In Fig. 1, by adjusting parameters to appropriate values, peakon periodic solitons and multi-peak solitons are obtained. In Fig. 2, the resulting solutions are bright and dark solitons. In Fig. 3, the outcome is multipeak periodic solitons. In Fig. 4, the results are multipeakon solitons. In Fig. 5, singular periodic solitary waves and periodic solitary waves are presented. In Fig. 6, dark solitons and anti-kink solitons are obtained. In Fig. 7, lump kink-type solitons and anti-kink solitons are shown.
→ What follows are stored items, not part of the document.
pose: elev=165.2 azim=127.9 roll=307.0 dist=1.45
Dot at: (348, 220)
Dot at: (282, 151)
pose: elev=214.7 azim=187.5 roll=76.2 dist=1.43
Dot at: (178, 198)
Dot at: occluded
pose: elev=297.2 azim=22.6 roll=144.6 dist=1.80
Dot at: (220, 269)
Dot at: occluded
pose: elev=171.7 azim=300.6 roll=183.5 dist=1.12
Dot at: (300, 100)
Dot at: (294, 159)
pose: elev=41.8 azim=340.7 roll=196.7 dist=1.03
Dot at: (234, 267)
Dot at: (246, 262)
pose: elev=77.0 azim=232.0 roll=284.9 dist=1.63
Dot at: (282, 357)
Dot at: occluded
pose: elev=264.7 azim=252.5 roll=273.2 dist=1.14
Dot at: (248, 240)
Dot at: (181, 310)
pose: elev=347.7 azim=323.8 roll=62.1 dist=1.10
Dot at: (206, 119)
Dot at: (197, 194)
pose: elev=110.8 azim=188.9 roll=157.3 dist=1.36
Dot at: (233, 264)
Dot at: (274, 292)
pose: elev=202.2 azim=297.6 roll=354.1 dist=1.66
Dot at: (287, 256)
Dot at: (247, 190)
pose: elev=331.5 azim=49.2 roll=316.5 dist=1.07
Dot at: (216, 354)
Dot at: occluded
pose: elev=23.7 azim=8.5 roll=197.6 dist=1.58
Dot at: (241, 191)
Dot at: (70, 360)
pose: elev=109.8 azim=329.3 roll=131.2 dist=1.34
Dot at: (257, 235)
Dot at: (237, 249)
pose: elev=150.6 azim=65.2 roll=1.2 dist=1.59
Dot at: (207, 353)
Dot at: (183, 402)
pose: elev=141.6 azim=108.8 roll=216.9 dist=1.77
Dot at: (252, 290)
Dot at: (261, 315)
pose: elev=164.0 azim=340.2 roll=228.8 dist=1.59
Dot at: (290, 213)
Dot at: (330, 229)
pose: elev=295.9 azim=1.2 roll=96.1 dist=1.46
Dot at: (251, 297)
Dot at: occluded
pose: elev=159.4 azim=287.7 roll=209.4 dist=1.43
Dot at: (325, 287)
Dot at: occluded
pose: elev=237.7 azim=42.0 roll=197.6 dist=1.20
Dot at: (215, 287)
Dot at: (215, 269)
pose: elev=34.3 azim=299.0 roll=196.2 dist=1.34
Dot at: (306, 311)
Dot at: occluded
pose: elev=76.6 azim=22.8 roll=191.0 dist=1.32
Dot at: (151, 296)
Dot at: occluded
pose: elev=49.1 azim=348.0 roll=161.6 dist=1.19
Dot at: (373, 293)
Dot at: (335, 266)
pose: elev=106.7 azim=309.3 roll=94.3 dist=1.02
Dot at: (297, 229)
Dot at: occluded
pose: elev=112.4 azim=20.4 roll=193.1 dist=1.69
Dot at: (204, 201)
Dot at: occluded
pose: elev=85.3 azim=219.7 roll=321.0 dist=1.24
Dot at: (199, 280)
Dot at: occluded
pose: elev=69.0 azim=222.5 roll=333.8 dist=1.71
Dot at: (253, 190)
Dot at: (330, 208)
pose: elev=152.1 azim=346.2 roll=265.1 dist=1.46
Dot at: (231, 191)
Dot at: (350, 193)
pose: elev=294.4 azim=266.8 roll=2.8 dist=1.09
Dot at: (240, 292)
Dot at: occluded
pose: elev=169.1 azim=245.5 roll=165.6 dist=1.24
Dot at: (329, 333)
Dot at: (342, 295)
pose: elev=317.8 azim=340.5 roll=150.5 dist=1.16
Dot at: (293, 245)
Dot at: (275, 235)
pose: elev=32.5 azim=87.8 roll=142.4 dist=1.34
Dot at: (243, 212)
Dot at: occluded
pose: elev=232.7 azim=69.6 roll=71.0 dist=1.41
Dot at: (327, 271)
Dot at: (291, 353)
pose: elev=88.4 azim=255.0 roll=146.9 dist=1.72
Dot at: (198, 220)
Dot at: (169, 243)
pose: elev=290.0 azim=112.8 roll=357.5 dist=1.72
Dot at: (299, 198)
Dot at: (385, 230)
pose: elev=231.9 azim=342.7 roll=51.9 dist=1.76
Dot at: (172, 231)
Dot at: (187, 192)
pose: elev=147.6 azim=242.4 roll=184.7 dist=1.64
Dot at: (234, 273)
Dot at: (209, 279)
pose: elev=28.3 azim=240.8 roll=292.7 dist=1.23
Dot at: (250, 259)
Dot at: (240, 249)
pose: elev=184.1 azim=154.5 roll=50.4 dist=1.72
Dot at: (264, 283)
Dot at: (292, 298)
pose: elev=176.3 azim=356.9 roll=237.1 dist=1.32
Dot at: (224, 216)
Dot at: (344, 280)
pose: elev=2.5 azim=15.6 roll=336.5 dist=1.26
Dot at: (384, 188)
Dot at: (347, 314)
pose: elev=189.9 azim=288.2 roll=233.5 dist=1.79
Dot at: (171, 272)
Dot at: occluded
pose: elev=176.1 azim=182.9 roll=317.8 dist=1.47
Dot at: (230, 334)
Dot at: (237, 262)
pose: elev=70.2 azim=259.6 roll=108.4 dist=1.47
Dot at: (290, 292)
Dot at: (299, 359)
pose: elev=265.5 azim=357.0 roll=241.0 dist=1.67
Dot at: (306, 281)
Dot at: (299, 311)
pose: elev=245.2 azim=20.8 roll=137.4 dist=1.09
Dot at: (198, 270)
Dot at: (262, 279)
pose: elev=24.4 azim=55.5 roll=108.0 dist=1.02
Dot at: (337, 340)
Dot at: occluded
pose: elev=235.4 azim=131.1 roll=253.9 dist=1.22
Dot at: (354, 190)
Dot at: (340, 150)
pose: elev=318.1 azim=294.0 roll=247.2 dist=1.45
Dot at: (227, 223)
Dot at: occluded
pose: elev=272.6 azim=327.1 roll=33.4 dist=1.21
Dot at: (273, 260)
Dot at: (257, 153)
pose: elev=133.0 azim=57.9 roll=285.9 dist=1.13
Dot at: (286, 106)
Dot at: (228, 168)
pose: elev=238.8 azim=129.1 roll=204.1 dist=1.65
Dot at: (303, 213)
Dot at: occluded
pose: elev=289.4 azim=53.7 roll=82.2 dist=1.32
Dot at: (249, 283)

Fig. 8 depicts a plot of the dispersion relation (between frequency \(\left( \tau \right)\) and wave number \(\left( \lambda \right)\), demonstrating that for a wide range of wave numbers, \(\tau\) remains real and smooth, which verifies the robustness of the steady-state wave profile under linear disturbances.

Conclusion

In this work, we have successfully employed the \(\phi ^6\)-model expansion method and the extended simplest equation method to analyze the seventh-order Sawada-Kotera-Ito equation. As a result, we have obtained novel analytical solutions in various forms, including trigonometric, hyperbolic, exponential, and rational functions. This NLPDE is fundamental in modeling complex wave phenomena in fluid dynamics, plasma physics, and other physical systems. The derived solutions have potential applications in engineering, nonlinear physics, and fiber optics. They offer valuable insights into wave propagation in dispersive optical media and provide a foundational understanding of more complex phenomena in such systems. By assigning appropriate parameter values, the obtained solutions can represent a wide range of wave structures, such as kink-type periodic waves, bright-dark periodic wave trains, multipeak solitons, and breather-type waves. This diversity enhances the understanding of the model’s dynamic complexity. MI analysis is conducted to investigate the stability of the model and its solutions. The computational results confirm that the proposed methods are simple, efficient, and effective. Overall, these findings contribute to the deeper understanding of higher-order nonlinear wave equations and expand their potential applications in mathematical physics and engineering. Furthermore, the techniques presented here can be extended to solve other nonlinear wave equations encountered in applied sciences.